Answer these questions from the passage on modern web development skills below.
1. Which tool is named as an example of a loadbalancing proxy?
2. What kind of sort have very accomplished coders been seen throwing up before moving on?
3. For about how many years has the writer of the reply been doing this work?

+++ Passage for review

I've never heard a manager or developer say: If only we had someone that could write an algorithm to solve this travelling sales person problem we'd be saved! No. Inefficient algorithms are often good enough, typical programmers muddle through and yes pick up a textbook or reference wikipedia once in a while.

Modern software is a complex tangle of standards, protocols, and technologies. To build a typical example modern web application you're going to need to know linux administration, database administration, some server side language (ruby), a web framework in that language (ruby on rails), javascript (perhaps coffeescript), html, css (less), message queues (redis, beanstalk, etc), caches (varnish), loadbalancing proxies (haproxy), SSL termination, web application firewalls, network firewalls, providing JSON REST API's, Mobile optimization, real time communication (socket.io), third party API integration, Amazon S3 management and scaling. Etc.

All of this lifts the benchmark for what is an acceptable web app. The list goes on, and new bits keep getting added every year along with expectations.

It's bloody hard to find people that can deal with a majority of the above technologies. If you find someone that can do the full stack they're gold.

You want to be valuable? Prove that you're someone that can develop within modern software stacks and more importantly adapt as things change. Because change is coming, the music hasn't stopped and we're in for one hell of a ride.



"I've never heard a manager or developer say: If only we had someone that could write an algorithm to solve this travelling sales person problem we'd be saved! No. Inefficient algorithms are often good enough, typical programmers muddle through and yes pick up a textbook or reference wikipedia once in a while."

Exactly, or google it and find the difference between between the different sorts, or look at any one of the great visual representations of sorting strategies. I've seen otherwise very accomplished coders throw up a crappy bubble sort and move on because it just didn't matter. And it didn't. In any case, 95% of the time those sorts have already been implemented in your Hash object or database or somewhere else in your languages collections library.

I've been doing this...Good Lord nearly 15 years now -- mostly in the middle-tier and lower, so I've had plenty of opportunity -- and I can't even fill up one hand with the number of times that I had a problem that required anything beyond rudimentary algorithmic analysis, much less a deep examination of sorting efficiencies, etc. Those are solved, cut-and-paste problems, the least of your worries.

The list of technologies you give is spot on. I'd add to that: good data modeling/object design, testing/TDD (if you're into that), security issues to be aware of (XSS, SQL injection, mass assignment), classic performance killers like n+1 queries, on and on.

And yes, the change bit -- as a coder you can never assume you've learned your craft. You're always learning it. We're not blacksmiths that get better and better at one thing over the years and arrive at something like "mastery."

++++++
+++ Data

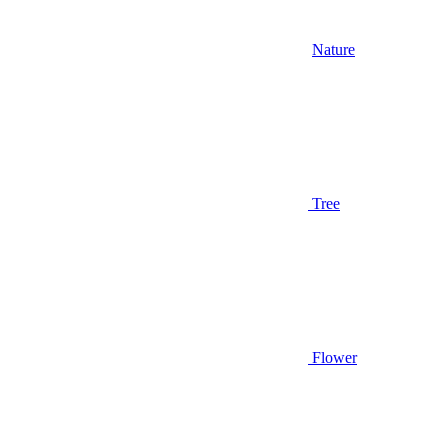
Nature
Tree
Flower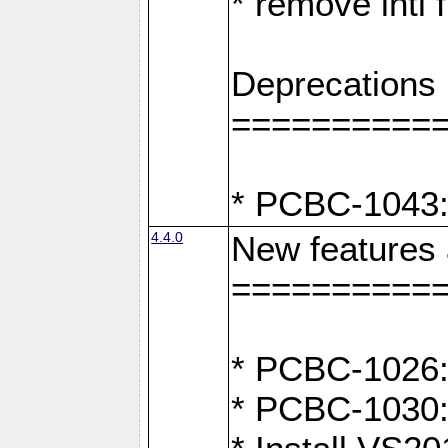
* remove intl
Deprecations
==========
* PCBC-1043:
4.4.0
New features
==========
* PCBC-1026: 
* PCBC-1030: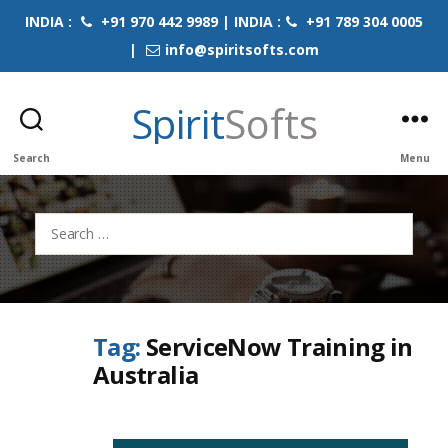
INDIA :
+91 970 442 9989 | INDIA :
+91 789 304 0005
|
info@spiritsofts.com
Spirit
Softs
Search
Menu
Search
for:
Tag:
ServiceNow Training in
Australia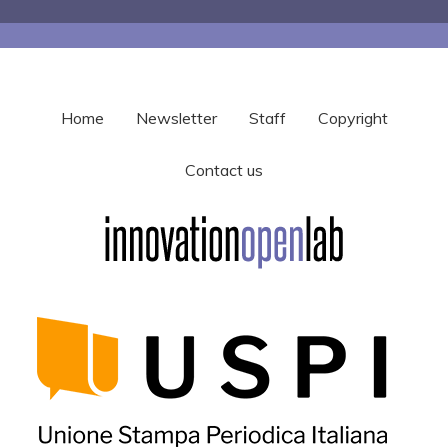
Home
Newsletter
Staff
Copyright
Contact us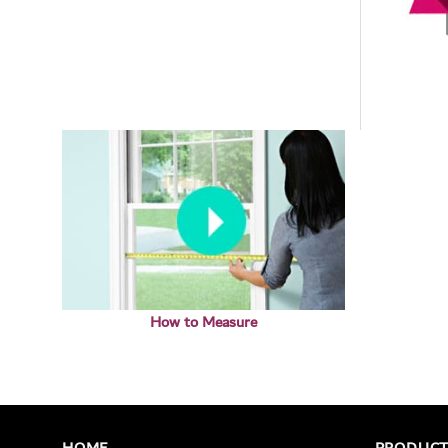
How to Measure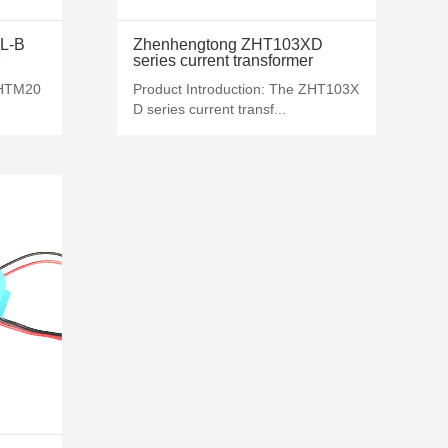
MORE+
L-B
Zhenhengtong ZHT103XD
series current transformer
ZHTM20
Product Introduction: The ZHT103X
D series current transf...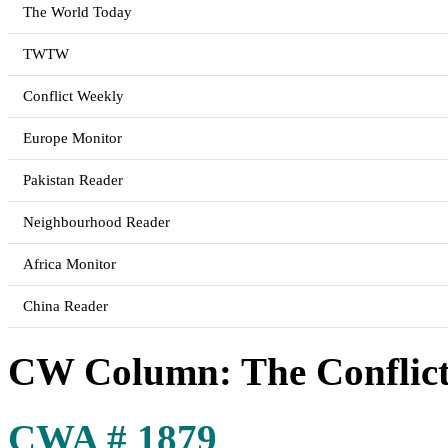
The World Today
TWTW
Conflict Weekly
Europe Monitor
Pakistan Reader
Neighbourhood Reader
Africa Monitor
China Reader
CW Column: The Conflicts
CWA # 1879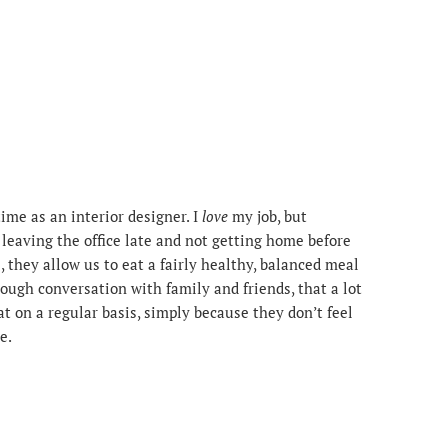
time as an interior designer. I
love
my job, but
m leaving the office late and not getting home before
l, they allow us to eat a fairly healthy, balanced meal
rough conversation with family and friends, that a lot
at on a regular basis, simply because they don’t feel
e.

++++++

Expected answer
1. Haproxy
2. A bubble sort
3. Nearly 15 years